**WHAT THE TASK REQUIRES**
Where a line of the material includes the string "Setelah", copy that line.

**RECORDS TO USE**
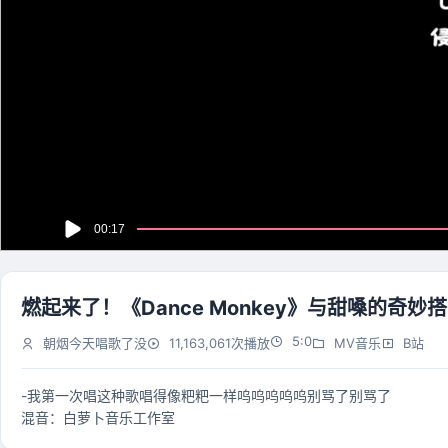
燃起来了！《Dance Monkey》与甜嗓的奇妙
5:0
朝烟今天唱歌了没
11,163,061次播放
MV音乐
B站
-我第一次唱这种歌唱得像粑粑一样呜呜呜呜呜别骂了别骂了
混音：白萝卜音乐工作室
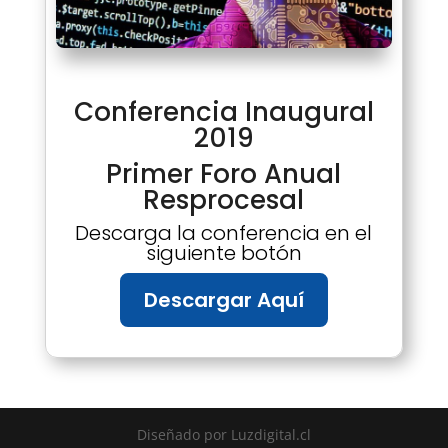
Conferencia Inaugural
2019
Primer Foro Anual
Resprocesal
Descarga la conferencia en el
siguiente botón
Descargar Aquí
Diseñado por Luzdigital.cl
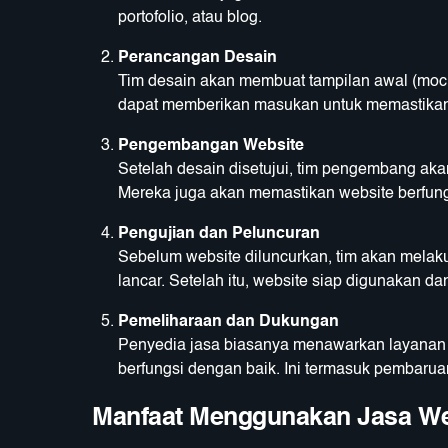
portofolio, atau blog.
Perancangan Desain
Tim desain akan membuat tampilan awal (mock
dapat memberikan masukan untuk memastikan 
Pengembangan Website
Setelah desain disetujui, tim pengembang ak
Mereka juga akan memastikan website berfung
Pengujian dan Peluncuran
Sebelum website diluncurkan, tim akan mela
lancar. Setelah itu, website siap digunakan da
Pemeliharaan dan Dukungan
Penyedia jasa biasanya menawarkan layanan p
berfungsi dengan baik. Ini termasuk pembaruan
Manfaat Menggunakan Jasa Web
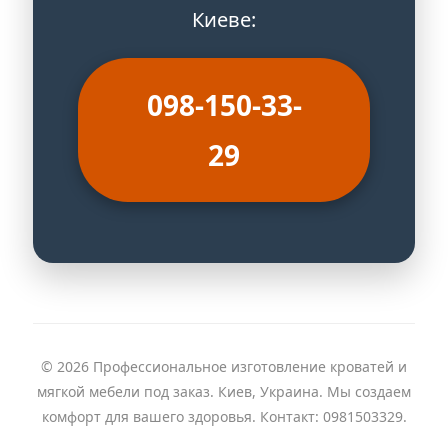
Киеве:
098-150-33-
29
© 2026 Профессиональное изготовление кроватей и
мягкой мебели под заказ. Киев, Украина. Мы создаем
комфорт для вашего здоровья. Контакт: 0981503329.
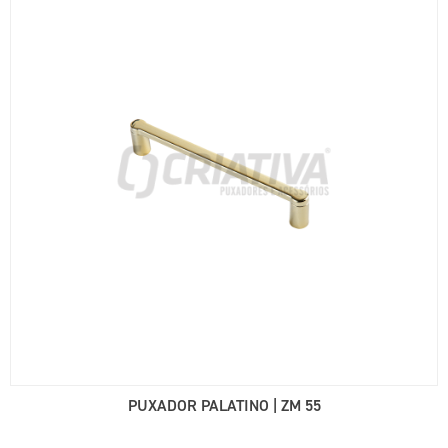
PUXADOR PALATINO | ZM 55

**TASK SOLUTION**
Setelah desain disetujui, tim pengembang ak
lancar. Setelah itu, website siap digunakan da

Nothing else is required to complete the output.